**TASK TO CARRY OUT**
In the entries that follow, find every line containing "anchor" and copy it.

**PROVIDED RECORDS**
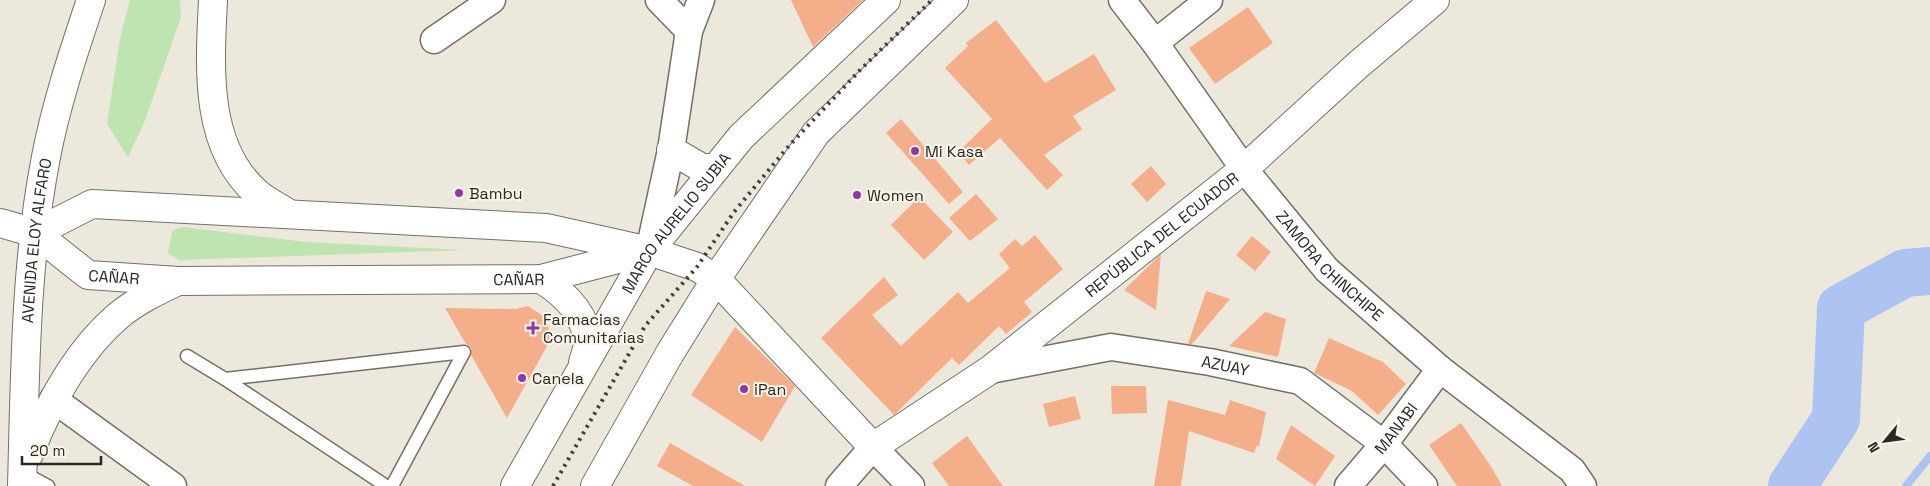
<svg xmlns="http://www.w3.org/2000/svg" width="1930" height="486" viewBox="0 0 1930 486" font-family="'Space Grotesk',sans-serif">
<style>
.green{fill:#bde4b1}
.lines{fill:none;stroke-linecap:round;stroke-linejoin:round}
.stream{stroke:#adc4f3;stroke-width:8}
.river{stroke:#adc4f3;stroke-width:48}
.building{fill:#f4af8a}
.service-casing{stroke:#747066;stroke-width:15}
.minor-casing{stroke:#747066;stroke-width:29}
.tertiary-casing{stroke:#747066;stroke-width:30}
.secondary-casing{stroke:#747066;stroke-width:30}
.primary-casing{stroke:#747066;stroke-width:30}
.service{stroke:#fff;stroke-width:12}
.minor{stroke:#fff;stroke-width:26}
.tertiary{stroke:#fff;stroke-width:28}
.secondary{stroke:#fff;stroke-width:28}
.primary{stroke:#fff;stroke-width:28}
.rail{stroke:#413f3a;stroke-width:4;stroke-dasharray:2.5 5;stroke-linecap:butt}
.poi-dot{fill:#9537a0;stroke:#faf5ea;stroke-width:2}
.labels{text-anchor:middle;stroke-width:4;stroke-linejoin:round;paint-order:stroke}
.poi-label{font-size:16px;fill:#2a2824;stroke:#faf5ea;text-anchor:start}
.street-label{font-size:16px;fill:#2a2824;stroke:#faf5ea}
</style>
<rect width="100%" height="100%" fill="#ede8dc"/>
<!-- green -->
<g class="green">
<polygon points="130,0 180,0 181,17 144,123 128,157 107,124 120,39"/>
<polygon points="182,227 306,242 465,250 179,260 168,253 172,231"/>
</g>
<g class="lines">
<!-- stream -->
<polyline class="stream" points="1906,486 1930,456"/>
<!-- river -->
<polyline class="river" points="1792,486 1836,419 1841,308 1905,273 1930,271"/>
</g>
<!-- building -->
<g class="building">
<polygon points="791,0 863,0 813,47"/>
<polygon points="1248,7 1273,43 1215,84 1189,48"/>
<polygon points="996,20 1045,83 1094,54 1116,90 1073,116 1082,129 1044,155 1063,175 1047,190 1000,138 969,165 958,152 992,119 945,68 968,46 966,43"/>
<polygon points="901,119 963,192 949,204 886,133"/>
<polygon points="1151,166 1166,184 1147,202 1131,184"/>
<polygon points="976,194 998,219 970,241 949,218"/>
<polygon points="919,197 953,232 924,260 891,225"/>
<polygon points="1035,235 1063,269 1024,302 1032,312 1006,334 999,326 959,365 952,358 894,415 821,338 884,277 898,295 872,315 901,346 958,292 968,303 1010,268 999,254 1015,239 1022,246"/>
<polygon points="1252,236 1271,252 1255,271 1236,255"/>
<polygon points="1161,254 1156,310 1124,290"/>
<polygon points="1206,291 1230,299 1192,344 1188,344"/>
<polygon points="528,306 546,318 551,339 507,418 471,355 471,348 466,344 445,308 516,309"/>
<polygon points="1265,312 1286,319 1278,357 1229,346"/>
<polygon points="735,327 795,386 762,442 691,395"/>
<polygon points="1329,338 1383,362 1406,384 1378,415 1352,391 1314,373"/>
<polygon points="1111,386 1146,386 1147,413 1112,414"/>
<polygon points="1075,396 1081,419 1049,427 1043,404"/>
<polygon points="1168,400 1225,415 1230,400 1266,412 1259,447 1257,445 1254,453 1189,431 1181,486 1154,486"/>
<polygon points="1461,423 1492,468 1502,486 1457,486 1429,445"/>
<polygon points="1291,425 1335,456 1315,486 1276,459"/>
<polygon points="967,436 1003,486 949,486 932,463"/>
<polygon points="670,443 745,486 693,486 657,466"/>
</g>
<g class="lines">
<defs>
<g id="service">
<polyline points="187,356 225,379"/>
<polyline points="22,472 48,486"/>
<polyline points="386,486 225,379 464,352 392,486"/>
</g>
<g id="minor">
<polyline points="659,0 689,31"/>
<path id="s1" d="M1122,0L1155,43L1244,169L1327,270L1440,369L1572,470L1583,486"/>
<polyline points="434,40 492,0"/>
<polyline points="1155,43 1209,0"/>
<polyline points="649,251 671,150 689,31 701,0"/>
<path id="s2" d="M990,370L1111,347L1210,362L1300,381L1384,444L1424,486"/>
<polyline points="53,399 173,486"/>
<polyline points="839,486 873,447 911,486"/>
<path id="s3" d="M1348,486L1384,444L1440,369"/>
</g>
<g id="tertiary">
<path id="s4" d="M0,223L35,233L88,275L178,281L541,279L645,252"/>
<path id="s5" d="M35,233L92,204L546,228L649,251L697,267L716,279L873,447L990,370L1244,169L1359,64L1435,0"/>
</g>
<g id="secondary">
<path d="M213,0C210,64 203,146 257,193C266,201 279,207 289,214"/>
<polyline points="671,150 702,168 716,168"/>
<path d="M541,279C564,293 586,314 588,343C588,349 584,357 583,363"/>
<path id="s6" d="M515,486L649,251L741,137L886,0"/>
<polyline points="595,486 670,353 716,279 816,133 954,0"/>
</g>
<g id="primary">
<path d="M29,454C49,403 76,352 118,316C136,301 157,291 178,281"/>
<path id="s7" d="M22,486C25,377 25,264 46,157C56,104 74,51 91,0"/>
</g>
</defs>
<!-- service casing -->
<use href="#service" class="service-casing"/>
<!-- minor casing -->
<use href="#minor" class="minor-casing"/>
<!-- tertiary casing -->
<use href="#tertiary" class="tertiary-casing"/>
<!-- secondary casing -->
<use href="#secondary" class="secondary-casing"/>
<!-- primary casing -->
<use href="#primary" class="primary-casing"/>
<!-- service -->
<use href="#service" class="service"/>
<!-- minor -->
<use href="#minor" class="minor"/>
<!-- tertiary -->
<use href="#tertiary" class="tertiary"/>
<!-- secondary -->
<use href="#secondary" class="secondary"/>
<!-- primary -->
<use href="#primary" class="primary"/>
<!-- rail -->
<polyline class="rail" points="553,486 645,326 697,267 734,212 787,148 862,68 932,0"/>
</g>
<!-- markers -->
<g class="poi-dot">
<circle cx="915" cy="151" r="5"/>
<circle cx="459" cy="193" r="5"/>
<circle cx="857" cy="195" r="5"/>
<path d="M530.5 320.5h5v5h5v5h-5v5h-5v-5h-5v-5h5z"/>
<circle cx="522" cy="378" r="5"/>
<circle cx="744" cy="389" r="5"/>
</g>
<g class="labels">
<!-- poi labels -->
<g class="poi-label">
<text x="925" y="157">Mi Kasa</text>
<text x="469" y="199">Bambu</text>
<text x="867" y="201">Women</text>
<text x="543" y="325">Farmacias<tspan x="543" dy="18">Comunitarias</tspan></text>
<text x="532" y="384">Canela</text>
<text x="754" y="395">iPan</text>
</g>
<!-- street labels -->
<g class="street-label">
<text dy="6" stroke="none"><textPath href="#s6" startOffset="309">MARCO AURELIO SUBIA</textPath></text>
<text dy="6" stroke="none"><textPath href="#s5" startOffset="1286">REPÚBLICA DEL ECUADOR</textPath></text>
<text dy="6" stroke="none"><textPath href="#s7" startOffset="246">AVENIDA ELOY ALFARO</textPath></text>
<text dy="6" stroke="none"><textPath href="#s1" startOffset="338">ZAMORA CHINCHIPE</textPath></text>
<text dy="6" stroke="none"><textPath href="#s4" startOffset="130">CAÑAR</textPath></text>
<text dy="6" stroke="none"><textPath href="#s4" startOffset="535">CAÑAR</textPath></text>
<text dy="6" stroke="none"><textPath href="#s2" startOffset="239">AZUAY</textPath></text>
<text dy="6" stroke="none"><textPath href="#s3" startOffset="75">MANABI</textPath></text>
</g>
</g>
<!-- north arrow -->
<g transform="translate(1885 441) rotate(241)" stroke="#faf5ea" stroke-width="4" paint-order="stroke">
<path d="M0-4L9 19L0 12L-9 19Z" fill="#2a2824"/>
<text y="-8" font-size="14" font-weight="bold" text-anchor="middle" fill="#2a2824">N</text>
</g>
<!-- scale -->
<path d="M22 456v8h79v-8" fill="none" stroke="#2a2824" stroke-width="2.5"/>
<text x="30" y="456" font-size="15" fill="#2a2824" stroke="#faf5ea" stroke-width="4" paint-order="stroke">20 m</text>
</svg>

**WRITTEN RESPONSE**
.labels{text-anchor:middle;stroke-width:4;stroke-linejoin:round;paint-order:stroke}
.poi-label{font-size:16px;fill:#2a2824;stroke:#faf5ea;text-anchor:start}
<text y="-8" font-size="14" font-weight="bold" text-anchor="middle" fill="#2a2824">N</text>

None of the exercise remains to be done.